James continued on with help from Daniel and from teachers who encouraged his confidence and perseverance.

Yue Wu, one of James’s instructors, supported James’s higher education. “Immediately Ms. Wu recognized James’ special talent in music, and persistently encouraged us to pursue higher goals for James," Joy said. "If not for Ms. Wu, we wouldn’t have had the confidence to register James for college courses.”

In 2016, hundreds of hours of practice and hard work began to yield some exciting rewards, including more than 200 volunteer piano-playing gigs at places including nursing homes.

Knowing this talent could indeed be a catalyst for employment, James has begun receiving compensation for his performances. In October 2018, James made his debut playing at MSP Airport as part of their Arts@MSP, a program through the Airport Foundation MSP that invites 30 performers to play for airport patrons.
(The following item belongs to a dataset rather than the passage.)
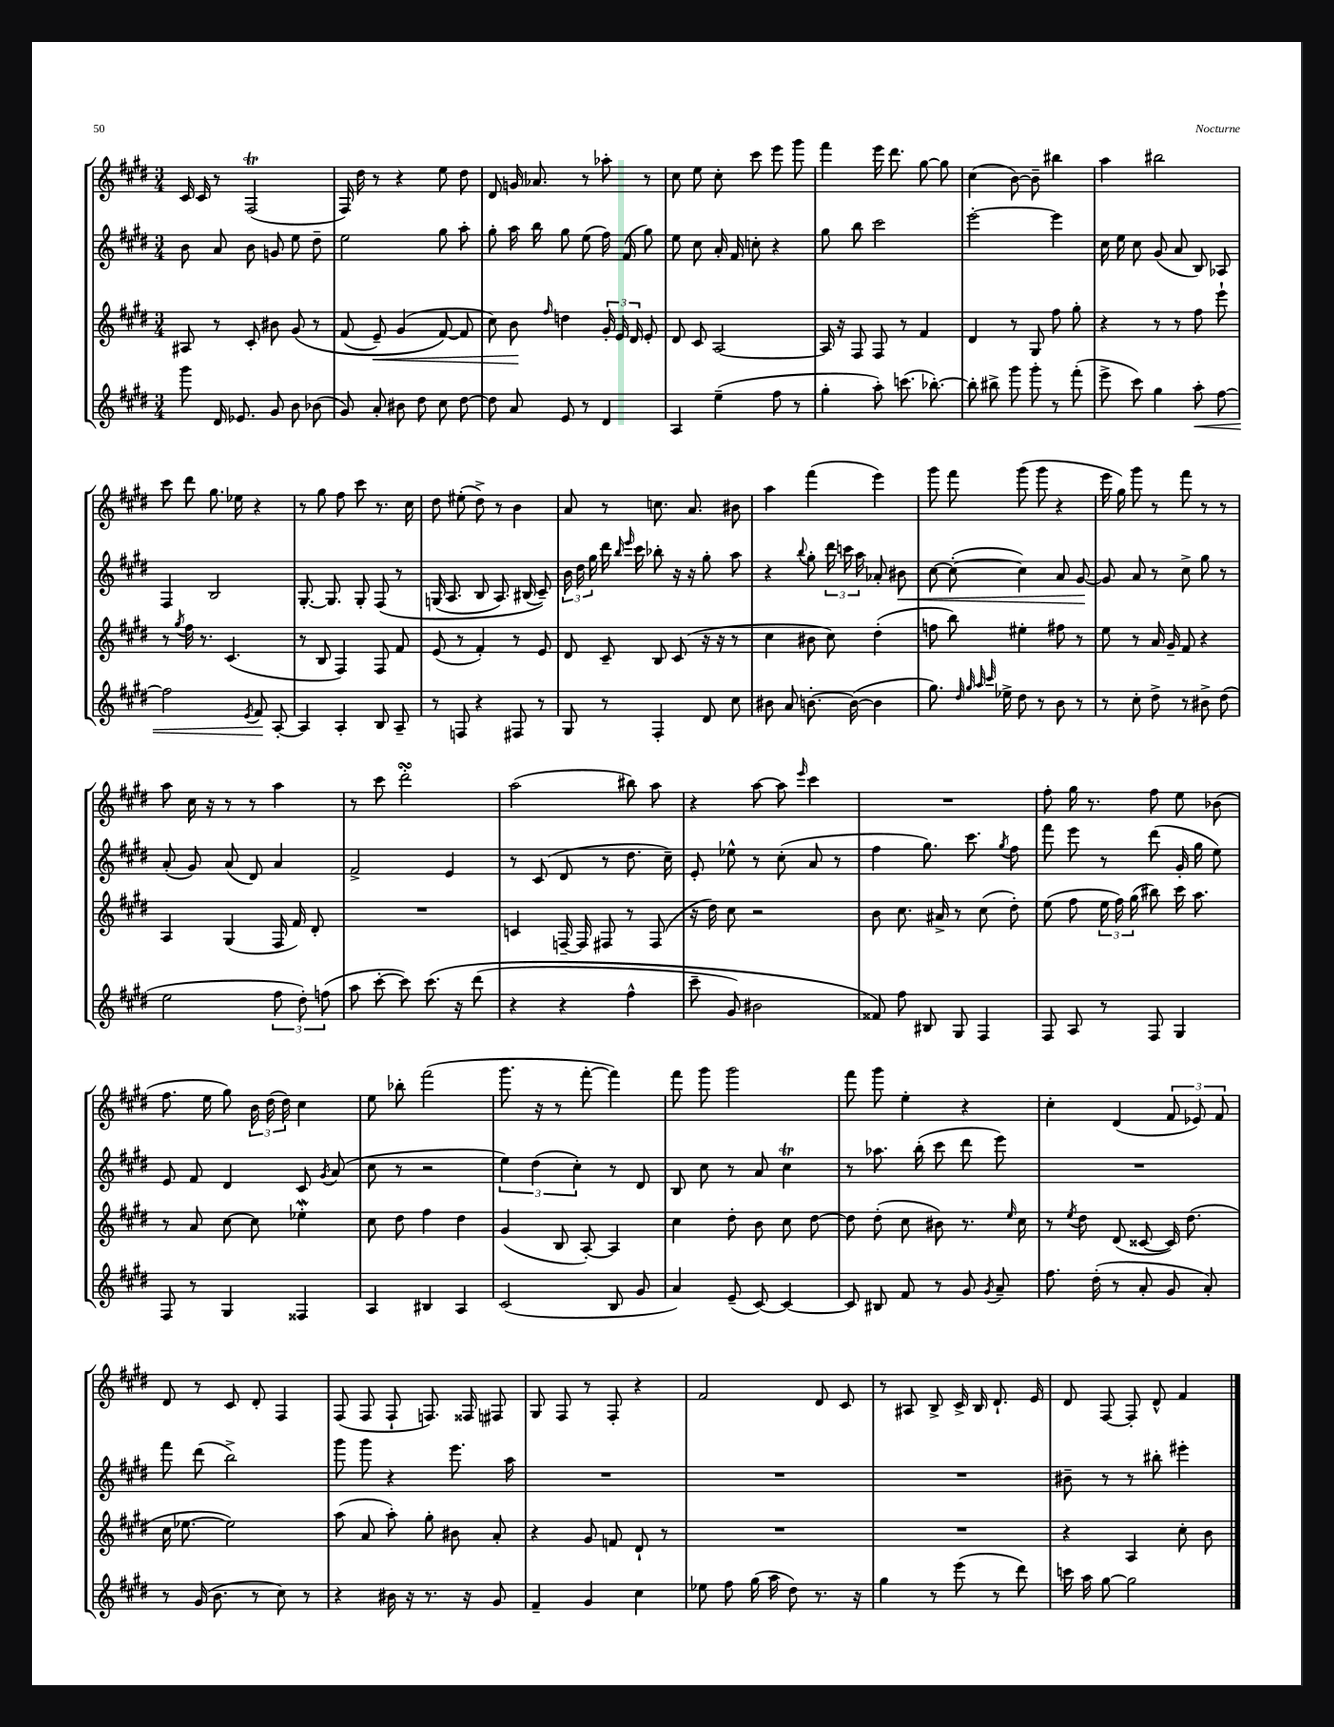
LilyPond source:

James currently is working on starting his own small business, AbiliKeys in Autism, with help from Vocational Rehabilitation Services MN (VRS) and the Department of Employment and Economic Development (DEED). His family hopes that playing piano will help him find the independence he desires.

Joy believes that James’s focus on practicing piano 2-4 hours per day and his above average memory are important factors in his success, but she also says that having a family and supporters who keep their expectations high and always ask for more have propelled his growth.

“More people should be willing to recognize the abilities of individuals on the spectrum, seeing beyond their challenges to find talents and build meaningful lives,” Joy said. “The major obstacle for our children’s meaningful employment does not rest on abilities or disabilities, but rather on expectations. If our sons and daughters are not expected to achieve much in life, how can they?”

James's family are champions for James, and they encourage other parents and caregivers to help realize their children’s talents. “When our children have limited ability to advocate for themselves, we the parents can help advocate for them while focusing on their likes and abilities,” Joy said. “Celebrate even the smallest progress in a skill. James has musical talent; your children may have talents in something else. Guide and encourage your children in learning skills that are important to them.”

Joy looks forward to the day when James can make a living from piano performances, but her dreams reach beyond that for those with disabilities and our community.

“Only when people with disabilities live fulfilling lives through meaningful employment and fair housing conditions can it be said that justice is served and harmony is reached in our shared community.”